Closed jjfarrell closed 1 year ago
This is a known issue for very large sample sizes. You need to increase --printBuffer
.
I would try --printBuffer 2000000000
.
Thanks! I will give that a try.
Reopening since this eventually needs to be fixed and may help others in the meantime.
I ran into the same seg fault issue when imputing into ~480K samples in UK Biobank. I am currently trying the --printBuffer 2000000000
option to see if this corrects the problem. I don't see this as a parameter option anywhere in the documentation. Can you please provide some more information on what printBuffer
does, and on the reason for the seg fault issue with large datasets. Thank you!
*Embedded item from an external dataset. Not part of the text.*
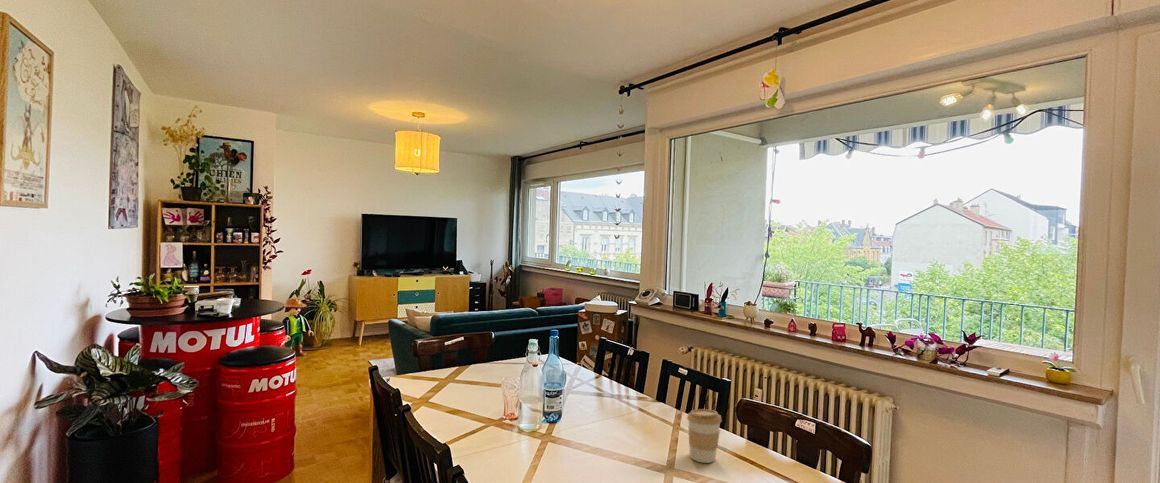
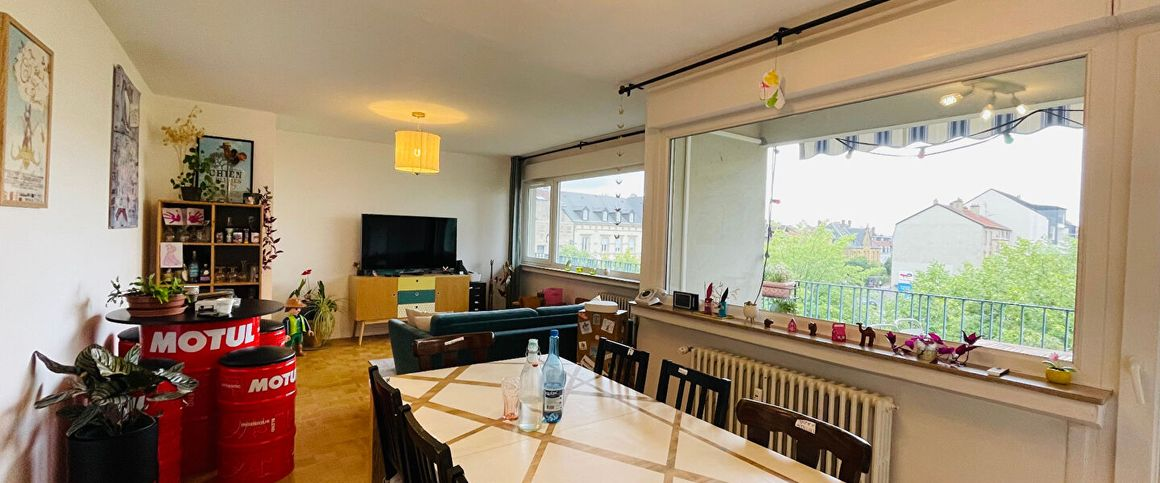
- coffee cup [686,408,723,464]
@aokulabasile, which version of Minimac4 are you using? The printBuffer option referred to a temporary data buffer used for formatting VCF output. It no longer exists in versions >= 4.1.0. The segfault was caused by trying to format more dosages than the buffer could fit.
Thanks for the quick response @jonathonl. I am using v1.0.2. Has this issue been corrected in versions ≥ 4.1.0? Thanks for your help!
Yes, this has been fixed in v4.1.0.
Great, thank you for the help. Will run using the most recent version.
This is an imputation on the UK Biobank data using minimac 1.0 on chr7. I am getting a similar error on other chromosomes. Any suggestions for this? This job is running with 28 cores and 196 GB of memory. So close to completion!